Каменное сердце
Шрифт:
Девочка забыла про голод. Ей хотелось побегать по базару, но мать крепко держала ее за руку, пробираясь сквозь шумную толпу.
— Эге! И тетка Чунь привела на базар свою козочку! — крикнул знакомый крестьянин.
— Бедняжка! — подхватила старая крестьянка.
Чунь быстро пробиралась к большому тиковому дереву с серебристыми листьями и белыми цветами. Вблизи дерева
Чунь подошла к водоему, сняла с Цинь ее лохмотья и вымыла дочь.
— Стань здесь, Цинь! — приказала мать обнаженной дочери.
Вокруг дерева стояли несколько молодых и старых женщин с обмытыми голыми детьми. Дети были истощенные, худые, со всклокоченными волосами. Непослушными пальцами матери и бабушки приглаживали головки. Чунь критически осмотрела детей и осталась довольна: ее дочь выделялась своей стройностью.
Цинь не понимала, что происходит. Ее забавляли шум, пестрота толпы и присутствие детей. Она хотела поиграть с ними, но мать строго приказала, чтобы Цинь стояла на месте.
— Сколько просите? — спрашивали женщины друг у друга.
— Хочу пятнадцать франков.
— Не дадут, — с сомнением покачивала головою соседка. — Зимой покупали по пяти франков.
— Теперь не зима, — возражала женщина.
Скоро появились и покупатели — жирные старые китайцы под бумажными зонтиками в сопровождении слуг. Покупатели бесцеремонно разглядывали детей, поворачивали, щупали руки и ноги, словно они покупали на убой.
К Чунь подошел толстый китаец. Слуга поставил складной стул, китаец уселся, закурил трубку и, пуская дым в лицо маленькой Цинь, начал рассматривать ее сквозь большие очки. Он долго сопел носом и наконец спросил:
— Сколько?
— Сколько ваша милость положит, добрый господин, — ответила Чунь.
Ведь она продавала дочь не ради денег, а только чтобы спасти ее от голода. Чунь решила: на полученные деньги она купит рису, свинины, курицу и все отдаст Цинь. Пусть по крайней мере она хоть раз наестся досыта.
— Семь франков! — сказал китаец.
— Чунь кивнула головой в знак согласия.
Другие женщины, продававшие детей, недовольно зашипели на Чунь: она не торгуется и сбивает цену. У них было по нескольку детей, и, продавая одного, они хотели подкормить других.
— Худа! — сказал китаец, видя, что Чунь не торгуется.
— Ее немножко подкормить, станет совсем хорошая девочка. Она такая понятливая, послушная. Очень хорошая работница будет! — расхваливала свой «товар» Чунь, боясь, чтобы покупатель не ушел.

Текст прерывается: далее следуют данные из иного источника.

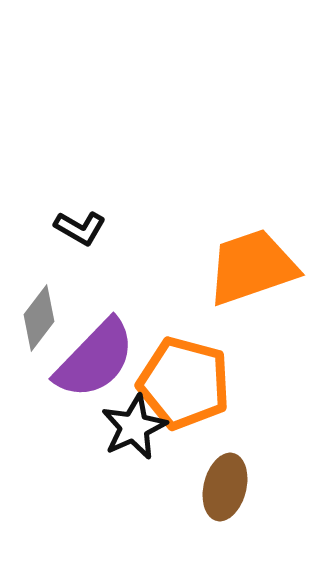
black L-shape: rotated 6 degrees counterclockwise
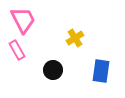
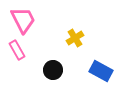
blue rectangle: rotated 70 degrees counterclockwise
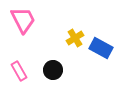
pink rectangle: moved 2 px right, 21 px down
blue rectangle: moved 23 px up
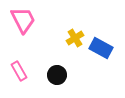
black circle: moved 4 px right, 5 px down
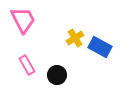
blue rectangle: moved 1 px left, 1 px up
pink rectangle: moved 8 px right, 6 px up
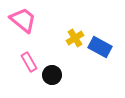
pink trapezoid: rotated 24 degrees counterclockwise
pink rectangle: moved 2 px right, 3 px up
black circle: moved 5 px left
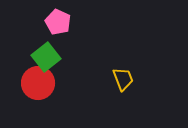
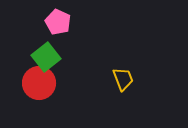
red circle: moved 1 px right
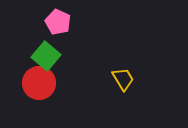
green square: moved 1 px up; rotated 12 degrees counterclockwise
yellow trapezoid: rotated 10 degrees counterclockwise
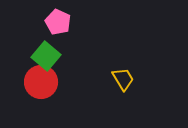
red circle: moved 2 px right, 1 px up
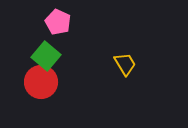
yellow trapezoid: moved 2 px right, 15 px up
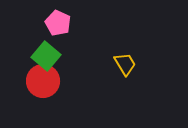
pink pentagon: moved 1 px down
red circle: moved 2 px right, 1 px up
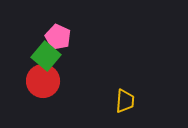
pink pentagon: moved 14 px down
yellow trapezoid: moved 37 px down; rotated 35 degrees clockwise
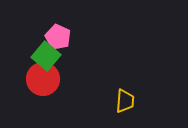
red circle: moved 2 px up
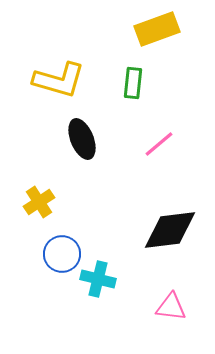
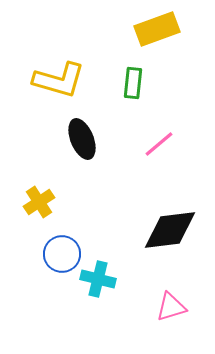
pink triangle: rotated 24 degrees counterclockwise
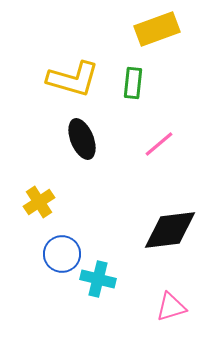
yellow L-shape: moved 14 px right, 1 px up
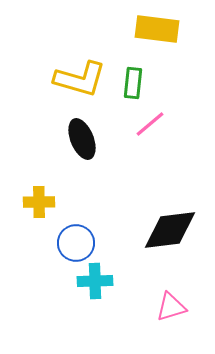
yellow rectangle: rotated 27 degrees clockwise
yellow L-shape: moved 7 px right
pink line: moved 9 px left, 20 px up
yellow cross: rotated 32 degrees clockwise
blue circle: moved 14 px right, 11 px up
cyan cross: moved 3 px left, 2 px down; rotated 16 degrees counterclockwise
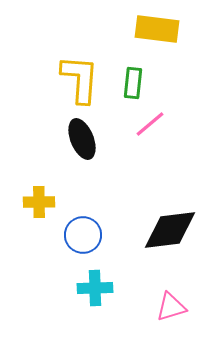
yellow L-shape: rotated 102 degrees counterclockwise
blue circle: moved 7 px right, 8 px up
cyan cross: moved 7 px down
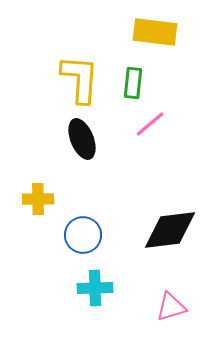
yellow rectangle: moved 2 px left, 3 px down
yellow cross: moved 1 px left, 3 px up
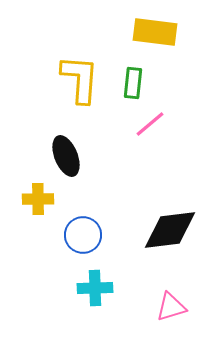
black ellipse: moved 16 px left, 17 px down
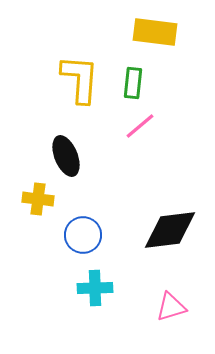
pink line: moved 10 px left, 2 px down
yellow cross: rotated 8 degrees clockwise
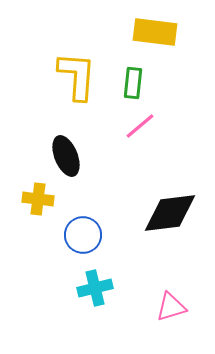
yellow L-shape: moved 3 px left, 3 px up
black diamond: moved 17 px up
cyan cross: rotated 12 degrees counterclockwise
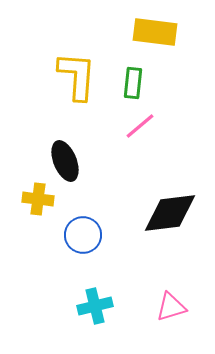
black ellipse: moved 1 px left, 5 px down
cyan cross: moved 18 px down
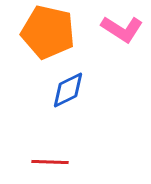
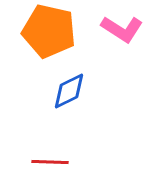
orange pentagon: moved 1 px right, 1 px up
blue diamond: moved 1 px right, 1 px down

— Пять франков! — сказал китаец, поднимаясь.
— Берите, добрый господин! — ответила Чунь упавшим голосом.
Китаец кивнул головой. Слуга отсчитал Чунь пять франков и взял девочку за руку.
— Только… не обижайте ее, добрый господин! — совсем тихо прошептала Чунь.
— Идем! — сказал слуга, дергая Цинь за руку.
— Куда? Я не хочу! — вдруг заплакала испуганная девочка.
— Иди, иди, деточка, тебе будет хорошо… — уговаривала Чунь.
Женщины-продавщицы отвернулись.
Плачущая Цинь исчезла в толпе.
— Что за дикари! У них совершенно нет сердца! Каменные сердца! Животное, и то не рассталось бы со своим детенышем! — сказала Рашель Шампетье. Она стояла с мужем и братом недалеко от дерева и наблюдала всю сцену.
— Каменное сердце. Ты хорошо сказала, Рашель. Они действительно заслуживают того, чтобы быть только вьючными животными, — ответил Гастон Томаре.
— Однако, пора и завтракать, — весело сказал Леон Шампетье. — У меня, признаться, аппетит разыгрался. Идем, Гастон. Ну, а чем же закончилось заседание палаты?
И Гастон начал рассказывать о заседании палаты депутатов, на котором он присутствовал перед отъездом из Парижа.
— Так вот. Самыми интересными были два вопроса повестки дня: об увеличении французского военного гарнизона в Гуэ и о применении принудительного труда в Советской России.